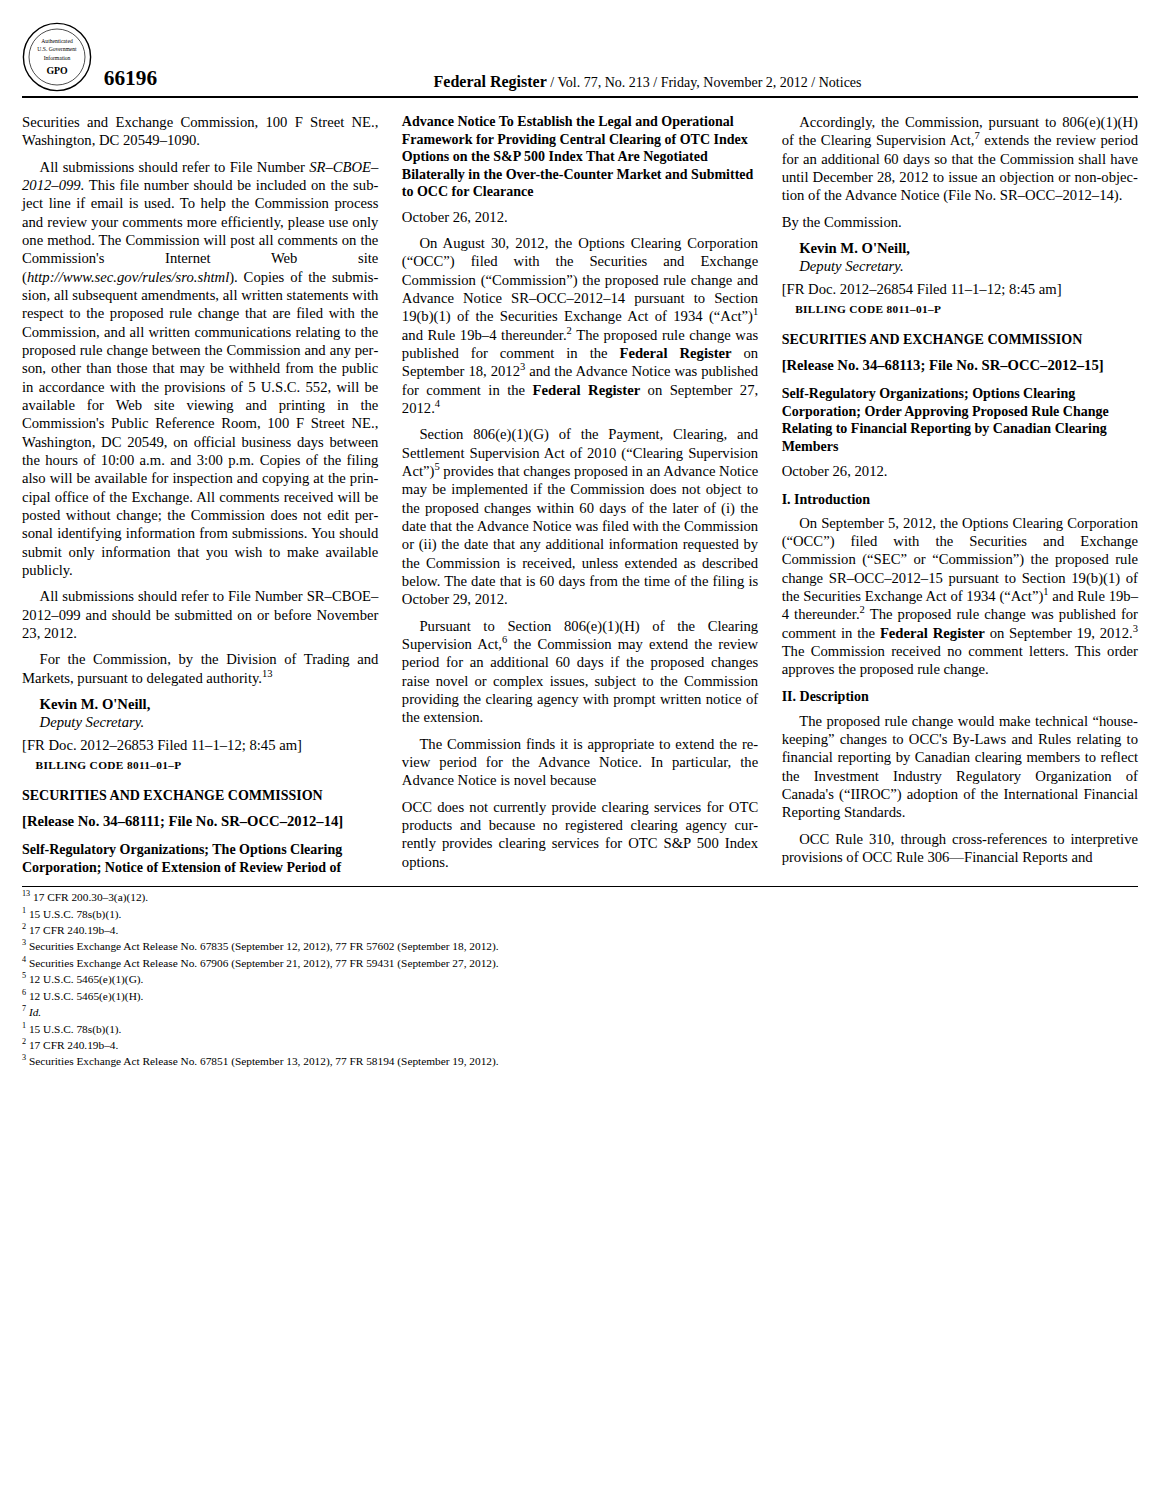Authenticated U.S. Government Information GPO
66196
Federal Register / Vol. 77, No. 213 / Friday, November 2, 2012 / Notices
Securities and Exchange Commission, 100 F Street NE., Washington, DC 20549–1090.
All submissions should refer to File Number SR–CBOE–2012–099. This file number should be included on the subject line if email is used. To help the Commission process and review your comments more efficiently, please use only one method. The Commission will post all comments on the Commission's Internet Web site (http://www.sec.gov/rules/sro.shtml). Copies of the submission, all subsequent amendments, all written statements with respect to the proposed rule change that are filed with the Commission, and all written communications relating to the proposed rule change between the Commission and any person, other than those that may be withheld from the public in accordance with the provisions of 5 U.S.C. 552, will be available for Web site viewing and printing in the Commission's Public Reference Room, 100 F Street NE., Washington, DC 20549, on official business days between the hours of 10:00 a.m. and 3:00 p.m. Copies of the filing also will be available for inspection and copying at the principal office of the Exchange. All comments received will be posted without change; the Commission does not edit personal identifying information from submissions. You should submit only information that you wish to make available publicly.
All submissions should refer to File Number SR–CBOE–2012–099 and should be submitted on or before November 23, 2012.
For the Commission, by the Division of Trading and Markets, pursuant to delegated authority.13
Kevin M. O'Neill,
Deputy Secretary.
[FR Doc. 2012–26853 Filed 11–1–12; 8:45 am]
BILLING CODE 8011–01–P
SECURITIES AND EXCHANGE COMMISSION
[Release No. 34–68111; File No. SR–OCC–2012–14]
Self-Regulatory Organizations; The Options Clearing Corporation; Notice of Extension of Review Period of Advance Notice To Establish the Legal and Operational Framework for Providing Central Clearing of OTC Index Options on the S&P 500 Index That Are Negotiated Bilaterally in the Over-the-Counter Market and Submitted to OCC for Clearance
October 26, 2012.
On August 30, 2012, the Options Clearing Corporation (“OCC”) filed with the Securities and Exchange Commission (“Commission”) the proposed rule change and Advance Notice SR–OCC–2012–14 pursuant to Section 19(b)(1) of the Securities Exchange Act of 1934 (“Act”)1 and Rule 19b–4 thereunder.2 The proposed rule change was published for comment in the Federal Register on September 18, 20123 and the Advance Notice was published for comment in the Federal Register on September 27, 2012.4
Section 806(e)(1)(G) of the Payment, Clearing, and Settlement Supervision Act of 2010 (“Clearing Supervision Act”)5 provides that changes proposed in an Advance Notice may be implemented if the Commission does not object to the proposed changes within 60 days of the later of (i) the date that the Advance Notice was filed with the Commission or (ii) the date that any additional information requested by the Commission is received, unless extended as described below. The date that is 60 days from the time of the filing is October 29, 2012.
Pursuant to Section 806(e)(1)(H) of the Clearing Supervision Act,6 the Commission may extend the review period for an additional 60 days if the proposed changes raise novel or complex issues, subject to the Commission providing the clearing agency with prompt written notice of the extension.
The Commission finds it is appropriate to extend the review period for the Advance Notice. In particular, the Advance Notice is novel because
OCC does not currently provide clearing services for OTC products and because no registered clearing agency currently provides clearing services for OTC S&P 500 Index options.
Accordingly, the Commission, pursuant to 806(e)(1)(H) of the Clearing Supervision Act,7 extends the review period for an additional 60 days so that the Commission shall have until December 28, 2012 to issue an objection or non-objection of the Advance Notice (File No. SR–OCC–2012–14).
By the Commission.
Kevin M. O'Neill,
Deputy Secretary.
[FR Doc. 2012–26854 Filed 11–1–12; 8:45 am]
BILLING CODE 8011–01–P
SECURITIES AND EXCHANGE COMMISSION
[Release No. 34–68113; File No. SR–OCC–2012–15]
Self-Regulatory Organizations; Options Clearing Corporation; Order Approving Proposed Rule Change Relating to Financial Reporting by Canadian Clearing Members
October 26, 2012.
I. Introduction
On September 5, 2012, the Options Clearing Corporation (“OCC”) filed with the Securities and Exchange Commission (“SEC” or “Commission”) the proposed rule change SR–OCC–2012–15 pursuant to Section 19(b)(1) of the Securities Exchange Act of 1934 (“Act”)1 and Rule 19b–4 thereunder.2 The proposed rule change was published for comment in the Federal Register on September 19, 2012.3 The Commission received no comment letters. This order approves the proposed rule change.
II. Description
The proposed rule change would make technical “housekeeping” changes to OCC's By-Laws and Rules relating to financial reporting by Canadian clearing members to reflect the Investment Industry Regulatory Organization of Canada's (“IIROC”) adoption of the International Financial Reporting Standards.
OCC Rule 310, through cross-references to interpretive provisions of OCC Rule 306—Financial Reports and
13 17 CFR 200.30–3(a)(12).
1 15 U.S.C. 78s(b)(1).
2 17 CFR 240.19b–4.
3 Securities Exchange Act Release No. 67835 (September 12, 2012), 77 FR 57602 (September 18, 2012).
4 Securities Exchange Act Release No. 67906 (September 21, 2012), 77 FR 59431 (September 27, 2012).
5 12 U.S.C. 5465(e)(1)(G).
6 12 U.S.C. 5465(e)(1)(H).
7 Id.
1 15 U.S.C. 78s(b)(1).
2 17 CFR 240.19b–4.
3 Securities Exchange Act Release No. 67851 (September 13, 2012), 77 FR 58194 (September 19, 2012).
────
Directions for this task
Nothing in the entries above should change when they are printed again, except that the pictures are dropped.

Response area
Authenticated U.S. Government Information GPO
66196
Federal Register / Vol. 77, No. 213 / Friday, November 2, 2012 / Notices
Securities and Exchange Commission, 100 F Street NE., Washington, DC 20549–1090.
All submissions should refer to File Number SR–CBOE–2012–099. This file number should be included on the subject line if email is used. To help the Commission process and review your comments more efficiently, please use only one method. The Commission will post all comments on the Commission's Internet Web site (http://www.sec.gov/rules/sro.shtml). Copies of the submission, all subsequent amendments, all written statements with respect to the proposed rule change that are filed with the Commission, and all written communications relating to the proposed rule change between the Commission and any person, other than those that may be withheld from the public in accordance with the provisions of 5 U.S.C. 552, will be available for Web site viewing and printing in the Commission's Public Reference Room, 100 F Street NE., Washington, DC 20549, on official business days between the hours of 10:00 a.m. and 3:00 p.m. Copies of the filing also will be available for inspection and copying at the principal office of the Exchange. All comments received will be posted without change; the Commission does not edit personal identifying information from submissions. You should submit only information that you wish to make available publicly.
All submissions should refer to File Number SR–CBOE–2012–099 and should be submitted on or before November 23, 2012.
For the Commission, by the Division of Trading and Markets, pursuant to delegated authority.13
Kevin M. O'Neill,
Deputy Secretary.
[FR Doc. 2012–26853 Filed 11–1–12; 8:45 am]
BILLING CODE 8011–01–P
SECURITIES AND EXCHANGE COMMISSION
[Release No. 34–68111; File No. SR–OCC–2012–14]
Self-Regulatory Organizations; The Options Clearing Corporation; Notice of Extension of Review Period of Advance Notice To Establish the Legal and Operational Framework for Providing Central Clearing of OTC Index Options on the S&P 500 Index That Are Negotiated Bilaterally in the Over-the-Counter Market and Submitted to OCC for Clearance
October 26, 2012.
On August 30, 2012, the Options Clearing Corporation (“OCC”) filed with the Securities and Exchange Commission (“Commission”) the proposed rule change and Advance Notice SR–OCC–2012–14 pursuant to Section 19(b)(1) of the Securities Exchange Act of 1934 (“Act”)1 and Rule 19b–4 thereunder.2 The proposed rule change was published for comment in the Federal Register on September 18, 20123 and the Advance Notice was published for comment in the Federal Register on September 27, 2012.4
Section 806(e)(1)(G) of the Payment, Clearing, and Settlement Supervision Act of 2010 (“Clearing Supervision Act”)5 provides that changes proposed in an Advance Notice may be implemented if the Commission does not object to the proposed changes within 60 days of the later of (i) the date that the Advance Notice was filed with the Commission or (ii) the date that any additional information requested by the Commission is received, unless extended as described below. The date that is 60 days from the time of the filing is October 29, 2012.
Pursuant to Section 806(e)(1)(H) of the Clearing Supervision Act,6 the Commission may extend the review period for an additional 60 days if the proposed changes raise novel or complex issues, subject to the Commission providing the clearing agency with prompt written notice of the extension.
The Commission finds it is appropriate to extend the review period for the Advance Notice. In particular, the Advance Notice is novel because
OCC does not currently provide clearing services for OTC products and because no registered clearing agency currently provides clearing services for OTC S&P 500 Index options.
Accordingly, the Commission, pursuant to 806(e)(1)(H) of the Clearing Supervision Act,7 extends the review period for an additional 60 days so that the Commission shall have until December 28, 2012 to issue an objection or non-objection of the Advance Notice (File No. SR–OCC–2012–14).
By the Commission.
Kevin M. O'Neill,
Deputy Secretary.
[FR Doc. 2012–26854 Filed 11–1–12; 8:45 am]
BILLING CODE 8011–01–P
SECURITIES AND EXCHANGE COMMISSION
[Release No. 34–68113; File No. SR–OCC–2012–15]
Self-Regulatory Organizations; Options Clearing Corporation; Order Approving Proposed Rule Change Relating to Financial Reporting by Canadian Clearing Members
October 26, 2012.
I. Introduction
On September 5, 2012, the Options Clearing Corporation (“OCC”) filed with the Securities and Exchange Commission (“SEC” or “Commission”) the proposed rule change SR–OCC–2012–15 pursuant to Section 19(b)(1) of the Securities Exchange Act of 1934 (“Act”)1 and Rule 19b–4 thereunder.2 The proposed rule change was published for comment in the Federal Register on September 19, 2012.3 The Commission received no comment letters. This order approves the proposed rule change.
II. Description
The proposed rule change would make technical “housekeeping” changes to OCC's By-Laws and Rules relating to financial reporting by Canadian clearing members to reflect the Investment Industry Regulatory Organization of Canada's (“IIROC”) adoption of the International Financial Reporting Standards.
OCC Rule 310, through cross-references to interpretive provisions of OCC Rule 306—Financial Reports and
13 17 CFR 200.30–3(a)(12).
1 15 U.S.C. 78s(b)(1).
2 17 CFR 240.19b–4.
3 Securities Exchange Act Release No. 67835 (September 12, 2012), 77 FR 57602 (September 18, 2012).
4 Securities Exchange Act Release No. 67906 (September 21, 2012), 77 FR 59431 (September 27, 2012).
5 12 U.S.C. 5465(e)(1)(G).
6 12 U.S.C. 5465(e)(1)(H).
7 Id.
1 15 U.S.C. 78s(b)(1).
2 17 CFR 240.19b–4.
3 Securities Exchange Act Release No. 67851 (September 13, 2012), 77 FR 58194 (September 19, 2012).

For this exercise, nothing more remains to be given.